Ve bu şartlarda: CF, Cf, CD, Cd; denizin, Ff, Dd konumlarındaki yüksekliklerini temsil eder. Ancak, dahası da var: Elipsi oluşturan bu döndürme hareketi esnâsında, herhangi bir N soyut noktası, NM çemberini tanımlar ve bu çember Ff, Dd paralellerini RT adındaki herhangi bir konumda ve AE ekvatorunu S noktasında keser. Bundan ötürü; herhangi bir F konumundaki, çifte dönme hareketinde, med’in en fazla olduğu nokta F noktası olacaktır, bunun vakti de, Ay’ın denizdeki ufuk çizgisinin üzerinden teğet olarak belirdiği vakitten 3 saat sonra olacaktır. Ve sonra da, cezir’in en fazla olduğu konum da Q noktası olacaktır ve bunun da vakti Ay’ın batmasından 3 saat sonra olacaktır. Sonra da, med’in en fazla ölçüde olduğu konum f noktasında olacaktır, bunun da vakti, Ay’ın o yerin ufuk çizgisine teğet olarak belirmesini takip eden 3. saatte olacaktır. Ve sonra da; Cezir’in en fazla olduğu konum Q noktasında olacaktır ve bunun da vakti, Ay’ın doğmasından itibaren 3. saatte olacaktır. Ve sonra, zikredilen f noktasındaki med, F noktasındaki evvelki med’den az ölçüde olacaktır. Çünkü Deniz’in tamamı, iki yarı-küresel med’lere ayrılmıştır. Bunlardan biri, kürenin kuzeyindeki KHk yarıküresidir ve diğeri, Khk adındaki ve kürenin güneyinde konumlanan yarıküredir. İşte bu mantıktan ötürü, bunlara kuzey med’i ve güney med’i denebilir. Bu med’ler, biribirine daima zıttır ve her yerin meridyenine sıra ile gelir ve bunun da vakti, Ay Saati’nin 12 saat’lik aralıklarıyla olur. Ve kuzey ülkelerinin, kuzey med’ini daha fazla ölçüde aldıklarını ve güney ülkelerinin güney med’ini daha fazla ölçüde aldığını idrak ederek, denilebilir ki; Güneş’in ve Ay’ın doğup battığı, ekvator harici her yerde, bu med’ler, dönüşümlü olarak daha fazla ve daha az vukû bulur.
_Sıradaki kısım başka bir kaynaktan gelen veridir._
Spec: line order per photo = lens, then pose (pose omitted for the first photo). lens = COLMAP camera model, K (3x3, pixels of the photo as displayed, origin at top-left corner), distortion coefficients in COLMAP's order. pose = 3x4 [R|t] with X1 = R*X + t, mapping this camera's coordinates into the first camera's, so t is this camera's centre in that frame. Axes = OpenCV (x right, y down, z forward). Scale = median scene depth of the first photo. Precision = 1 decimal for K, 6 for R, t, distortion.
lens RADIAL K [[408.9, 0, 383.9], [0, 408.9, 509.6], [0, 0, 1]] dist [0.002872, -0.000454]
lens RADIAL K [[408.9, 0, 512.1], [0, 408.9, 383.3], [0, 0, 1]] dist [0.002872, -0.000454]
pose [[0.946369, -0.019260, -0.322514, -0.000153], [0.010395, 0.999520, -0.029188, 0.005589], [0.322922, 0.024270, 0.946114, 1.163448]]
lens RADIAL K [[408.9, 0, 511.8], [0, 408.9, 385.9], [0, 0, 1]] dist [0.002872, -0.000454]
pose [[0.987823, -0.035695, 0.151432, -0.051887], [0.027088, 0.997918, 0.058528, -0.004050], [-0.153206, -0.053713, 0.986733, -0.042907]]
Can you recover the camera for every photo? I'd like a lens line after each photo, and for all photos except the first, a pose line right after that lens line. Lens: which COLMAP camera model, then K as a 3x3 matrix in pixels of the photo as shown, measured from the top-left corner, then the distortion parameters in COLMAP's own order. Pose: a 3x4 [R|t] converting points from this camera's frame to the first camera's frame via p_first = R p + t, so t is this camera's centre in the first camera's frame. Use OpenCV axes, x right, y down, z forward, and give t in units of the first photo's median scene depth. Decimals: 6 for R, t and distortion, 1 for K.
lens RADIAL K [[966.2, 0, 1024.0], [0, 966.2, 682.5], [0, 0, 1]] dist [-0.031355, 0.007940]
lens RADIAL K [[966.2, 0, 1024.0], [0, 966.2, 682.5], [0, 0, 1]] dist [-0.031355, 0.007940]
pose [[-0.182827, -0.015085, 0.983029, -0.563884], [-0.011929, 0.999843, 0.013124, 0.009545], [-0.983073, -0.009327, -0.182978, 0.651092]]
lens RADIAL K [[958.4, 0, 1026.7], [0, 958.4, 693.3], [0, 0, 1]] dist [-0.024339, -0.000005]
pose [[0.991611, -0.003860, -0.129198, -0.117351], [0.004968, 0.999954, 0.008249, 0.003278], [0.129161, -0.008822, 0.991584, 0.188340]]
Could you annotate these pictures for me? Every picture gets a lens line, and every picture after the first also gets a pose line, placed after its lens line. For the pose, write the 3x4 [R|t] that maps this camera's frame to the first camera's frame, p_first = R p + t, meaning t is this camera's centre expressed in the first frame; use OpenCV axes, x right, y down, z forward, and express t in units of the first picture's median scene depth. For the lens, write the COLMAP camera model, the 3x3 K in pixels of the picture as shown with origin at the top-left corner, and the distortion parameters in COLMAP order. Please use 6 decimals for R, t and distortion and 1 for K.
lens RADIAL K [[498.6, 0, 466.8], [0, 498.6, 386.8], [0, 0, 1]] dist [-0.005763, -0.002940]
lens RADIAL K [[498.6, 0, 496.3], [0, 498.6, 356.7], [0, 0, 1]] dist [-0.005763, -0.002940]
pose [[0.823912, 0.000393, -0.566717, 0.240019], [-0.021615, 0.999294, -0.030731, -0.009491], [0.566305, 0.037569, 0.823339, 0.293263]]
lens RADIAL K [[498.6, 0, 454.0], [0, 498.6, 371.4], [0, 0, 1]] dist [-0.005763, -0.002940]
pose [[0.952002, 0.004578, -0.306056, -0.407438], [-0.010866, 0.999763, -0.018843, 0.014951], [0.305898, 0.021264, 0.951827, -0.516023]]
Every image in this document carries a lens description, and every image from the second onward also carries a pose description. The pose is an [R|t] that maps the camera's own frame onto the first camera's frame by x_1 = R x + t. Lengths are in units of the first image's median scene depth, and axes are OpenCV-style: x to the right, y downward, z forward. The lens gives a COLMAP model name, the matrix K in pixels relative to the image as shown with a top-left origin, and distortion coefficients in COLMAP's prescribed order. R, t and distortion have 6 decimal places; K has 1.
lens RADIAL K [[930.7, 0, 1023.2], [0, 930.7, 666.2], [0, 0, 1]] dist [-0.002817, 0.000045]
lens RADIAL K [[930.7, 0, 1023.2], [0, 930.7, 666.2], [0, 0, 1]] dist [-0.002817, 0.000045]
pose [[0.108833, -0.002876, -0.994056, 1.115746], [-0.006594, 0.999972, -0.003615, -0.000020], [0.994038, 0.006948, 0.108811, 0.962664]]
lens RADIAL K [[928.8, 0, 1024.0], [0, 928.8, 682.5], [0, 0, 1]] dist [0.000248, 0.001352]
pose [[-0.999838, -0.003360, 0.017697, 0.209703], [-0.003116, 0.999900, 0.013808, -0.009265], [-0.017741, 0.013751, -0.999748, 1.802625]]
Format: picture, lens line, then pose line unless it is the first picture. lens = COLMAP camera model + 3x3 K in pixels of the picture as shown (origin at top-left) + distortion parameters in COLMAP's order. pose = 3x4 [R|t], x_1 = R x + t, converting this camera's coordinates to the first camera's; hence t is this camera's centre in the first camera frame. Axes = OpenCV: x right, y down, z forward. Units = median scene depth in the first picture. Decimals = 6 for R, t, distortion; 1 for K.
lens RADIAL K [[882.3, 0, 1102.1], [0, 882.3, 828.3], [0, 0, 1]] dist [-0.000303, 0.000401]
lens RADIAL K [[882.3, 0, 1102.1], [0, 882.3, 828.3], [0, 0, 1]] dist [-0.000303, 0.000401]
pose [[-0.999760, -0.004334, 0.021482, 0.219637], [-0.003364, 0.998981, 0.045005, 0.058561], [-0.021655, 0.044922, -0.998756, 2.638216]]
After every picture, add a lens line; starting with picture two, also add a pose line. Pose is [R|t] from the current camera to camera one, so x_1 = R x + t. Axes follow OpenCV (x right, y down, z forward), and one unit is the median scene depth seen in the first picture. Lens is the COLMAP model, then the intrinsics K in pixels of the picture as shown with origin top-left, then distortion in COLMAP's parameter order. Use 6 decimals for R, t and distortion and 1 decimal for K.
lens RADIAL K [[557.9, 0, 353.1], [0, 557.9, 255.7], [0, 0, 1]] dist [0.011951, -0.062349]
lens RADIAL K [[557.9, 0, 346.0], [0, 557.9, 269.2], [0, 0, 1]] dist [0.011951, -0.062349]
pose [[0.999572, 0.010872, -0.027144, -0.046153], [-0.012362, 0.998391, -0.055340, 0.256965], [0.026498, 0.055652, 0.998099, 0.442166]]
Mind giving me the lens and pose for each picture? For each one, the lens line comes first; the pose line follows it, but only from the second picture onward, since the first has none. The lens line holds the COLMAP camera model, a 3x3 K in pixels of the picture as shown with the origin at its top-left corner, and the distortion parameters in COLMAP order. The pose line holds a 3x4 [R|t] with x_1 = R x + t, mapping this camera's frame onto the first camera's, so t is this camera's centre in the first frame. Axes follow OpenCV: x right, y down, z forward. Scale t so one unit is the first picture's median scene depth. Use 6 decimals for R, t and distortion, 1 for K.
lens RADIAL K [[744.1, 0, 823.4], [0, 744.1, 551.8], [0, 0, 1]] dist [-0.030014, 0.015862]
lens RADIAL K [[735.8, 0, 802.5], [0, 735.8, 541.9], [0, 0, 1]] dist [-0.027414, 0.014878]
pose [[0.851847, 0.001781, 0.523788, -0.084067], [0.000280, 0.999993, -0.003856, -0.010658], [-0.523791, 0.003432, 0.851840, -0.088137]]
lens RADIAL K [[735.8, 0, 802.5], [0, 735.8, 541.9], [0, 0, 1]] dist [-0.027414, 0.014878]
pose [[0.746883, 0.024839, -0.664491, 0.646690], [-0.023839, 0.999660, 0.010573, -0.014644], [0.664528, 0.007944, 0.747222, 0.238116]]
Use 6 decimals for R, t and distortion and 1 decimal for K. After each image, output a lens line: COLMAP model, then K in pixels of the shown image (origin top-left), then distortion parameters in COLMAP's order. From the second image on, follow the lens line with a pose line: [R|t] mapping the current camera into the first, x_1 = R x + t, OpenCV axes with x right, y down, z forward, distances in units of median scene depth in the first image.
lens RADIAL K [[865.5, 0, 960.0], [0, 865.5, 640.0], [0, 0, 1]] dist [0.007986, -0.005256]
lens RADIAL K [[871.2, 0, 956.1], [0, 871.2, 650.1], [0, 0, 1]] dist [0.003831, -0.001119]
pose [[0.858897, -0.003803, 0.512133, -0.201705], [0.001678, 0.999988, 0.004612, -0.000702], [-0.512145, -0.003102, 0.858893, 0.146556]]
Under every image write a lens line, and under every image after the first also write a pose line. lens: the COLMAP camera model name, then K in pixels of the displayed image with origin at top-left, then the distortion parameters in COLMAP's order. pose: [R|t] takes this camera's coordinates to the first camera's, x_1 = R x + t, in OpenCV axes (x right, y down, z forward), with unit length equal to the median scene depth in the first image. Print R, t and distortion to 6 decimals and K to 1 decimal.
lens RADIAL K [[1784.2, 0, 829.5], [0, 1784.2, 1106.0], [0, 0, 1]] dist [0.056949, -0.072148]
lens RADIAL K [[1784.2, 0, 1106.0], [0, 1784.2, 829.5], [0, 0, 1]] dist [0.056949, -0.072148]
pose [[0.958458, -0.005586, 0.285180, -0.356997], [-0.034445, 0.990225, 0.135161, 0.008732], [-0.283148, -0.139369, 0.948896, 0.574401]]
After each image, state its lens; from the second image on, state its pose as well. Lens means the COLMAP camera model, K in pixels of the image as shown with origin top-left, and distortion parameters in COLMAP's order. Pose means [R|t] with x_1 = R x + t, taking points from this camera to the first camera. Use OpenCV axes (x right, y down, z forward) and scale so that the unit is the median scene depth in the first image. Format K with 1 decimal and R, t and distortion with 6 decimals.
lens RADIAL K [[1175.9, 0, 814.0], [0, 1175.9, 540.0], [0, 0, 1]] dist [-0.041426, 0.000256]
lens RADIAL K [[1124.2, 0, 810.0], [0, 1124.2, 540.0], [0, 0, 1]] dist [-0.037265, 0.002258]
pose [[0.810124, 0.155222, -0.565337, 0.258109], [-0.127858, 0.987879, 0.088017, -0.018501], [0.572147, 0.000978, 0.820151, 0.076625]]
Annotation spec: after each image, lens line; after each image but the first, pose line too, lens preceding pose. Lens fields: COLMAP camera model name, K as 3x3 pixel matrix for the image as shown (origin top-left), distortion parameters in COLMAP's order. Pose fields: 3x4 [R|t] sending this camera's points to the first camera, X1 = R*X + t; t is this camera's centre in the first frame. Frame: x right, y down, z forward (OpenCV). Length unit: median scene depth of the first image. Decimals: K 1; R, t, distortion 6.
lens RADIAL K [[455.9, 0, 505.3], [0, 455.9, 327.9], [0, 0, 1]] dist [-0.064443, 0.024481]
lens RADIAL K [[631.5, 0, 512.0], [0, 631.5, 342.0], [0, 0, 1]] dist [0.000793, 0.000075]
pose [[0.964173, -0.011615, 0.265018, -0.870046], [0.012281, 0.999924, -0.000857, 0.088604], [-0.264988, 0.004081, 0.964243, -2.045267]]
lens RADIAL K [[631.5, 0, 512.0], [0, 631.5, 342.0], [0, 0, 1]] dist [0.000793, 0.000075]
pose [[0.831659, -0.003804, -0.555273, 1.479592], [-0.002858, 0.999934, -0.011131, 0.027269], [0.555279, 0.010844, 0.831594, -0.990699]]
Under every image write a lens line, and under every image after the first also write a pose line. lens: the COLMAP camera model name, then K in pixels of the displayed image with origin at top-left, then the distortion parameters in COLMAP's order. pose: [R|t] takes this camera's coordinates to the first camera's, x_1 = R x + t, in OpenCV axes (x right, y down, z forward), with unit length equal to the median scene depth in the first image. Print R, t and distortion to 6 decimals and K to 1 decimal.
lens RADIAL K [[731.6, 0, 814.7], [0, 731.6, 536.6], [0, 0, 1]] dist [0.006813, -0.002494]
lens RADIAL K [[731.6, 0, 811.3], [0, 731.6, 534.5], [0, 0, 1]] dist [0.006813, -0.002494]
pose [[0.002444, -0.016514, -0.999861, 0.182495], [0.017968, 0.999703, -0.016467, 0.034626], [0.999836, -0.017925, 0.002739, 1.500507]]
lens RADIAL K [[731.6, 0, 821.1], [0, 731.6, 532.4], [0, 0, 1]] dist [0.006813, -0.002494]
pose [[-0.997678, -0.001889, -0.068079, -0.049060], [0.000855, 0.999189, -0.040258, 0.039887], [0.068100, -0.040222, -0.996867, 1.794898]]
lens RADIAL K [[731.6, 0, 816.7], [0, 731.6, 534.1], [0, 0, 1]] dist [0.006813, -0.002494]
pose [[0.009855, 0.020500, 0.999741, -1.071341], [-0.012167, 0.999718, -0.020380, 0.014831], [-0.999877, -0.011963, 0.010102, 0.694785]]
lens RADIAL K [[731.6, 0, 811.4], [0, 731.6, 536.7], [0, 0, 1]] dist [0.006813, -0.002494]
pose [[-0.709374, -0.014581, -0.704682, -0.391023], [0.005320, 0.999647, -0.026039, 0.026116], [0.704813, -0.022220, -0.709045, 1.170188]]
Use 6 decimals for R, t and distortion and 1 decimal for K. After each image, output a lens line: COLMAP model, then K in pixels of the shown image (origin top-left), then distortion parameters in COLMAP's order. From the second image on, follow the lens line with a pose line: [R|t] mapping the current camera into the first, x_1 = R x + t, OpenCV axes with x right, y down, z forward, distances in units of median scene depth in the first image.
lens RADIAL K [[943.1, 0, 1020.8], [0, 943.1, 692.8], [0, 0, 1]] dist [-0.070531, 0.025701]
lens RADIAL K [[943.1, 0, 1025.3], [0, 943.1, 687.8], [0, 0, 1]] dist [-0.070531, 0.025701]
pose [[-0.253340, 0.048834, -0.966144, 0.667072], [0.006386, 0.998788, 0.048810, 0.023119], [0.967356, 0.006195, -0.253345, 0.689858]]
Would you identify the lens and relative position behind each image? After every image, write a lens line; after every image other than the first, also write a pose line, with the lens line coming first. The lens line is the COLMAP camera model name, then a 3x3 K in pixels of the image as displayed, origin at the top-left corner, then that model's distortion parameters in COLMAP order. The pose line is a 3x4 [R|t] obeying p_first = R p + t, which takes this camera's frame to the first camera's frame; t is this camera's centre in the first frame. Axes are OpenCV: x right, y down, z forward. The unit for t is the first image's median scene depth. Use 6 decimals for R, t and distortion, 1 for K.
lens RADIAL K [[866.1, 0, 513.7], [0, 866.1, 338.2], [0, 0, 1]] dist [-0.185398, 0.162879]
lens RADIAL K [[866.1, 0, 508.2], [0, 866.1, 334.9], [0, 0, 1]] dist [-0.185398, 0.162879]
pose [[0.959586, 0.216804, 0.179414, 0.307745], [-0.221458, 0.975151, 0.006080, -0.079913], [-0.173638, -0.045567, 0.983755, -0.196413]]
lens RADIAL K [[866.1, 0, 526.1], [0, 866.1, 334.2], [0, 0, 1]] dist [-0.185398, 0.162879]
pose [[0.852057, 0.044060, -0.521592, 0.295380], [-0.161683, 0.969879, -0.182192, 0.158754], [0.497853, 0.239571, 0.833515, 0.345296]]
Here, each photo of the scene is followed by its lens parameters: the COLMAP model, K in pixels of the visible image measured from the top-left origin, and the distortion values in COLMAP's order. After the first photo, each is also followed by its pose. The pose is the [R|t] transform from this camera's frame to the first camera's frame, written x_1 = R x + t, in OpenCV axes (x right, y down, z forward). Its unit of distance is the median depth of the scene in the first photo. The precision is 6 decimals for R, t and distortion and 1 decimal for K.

Ancak, med’lerin en fazla ölçüde kabaranı, Ay’ın o yerin vertex noktasına doğru yaklaşması esnasında (decline) Ay’ın o yerin meridyenine, ufuk çizgisinin üzerinden teğet olarak belirmesinden itibaren -yaklaşık- üçüncü saatte olacaktır.

Ve Ay, gökyüzünde, gökkubbenin, en yüksek noktasından (zenith?) geçtiği tasavvur edilen bir yarım-çemberin yayı ile oluşturulan eğrinin öbür tarafına (göksel ekvatorun diğer tarafına) geçtiğinde; med’lerin fazla kabaranı, az kabaranına dönüşür.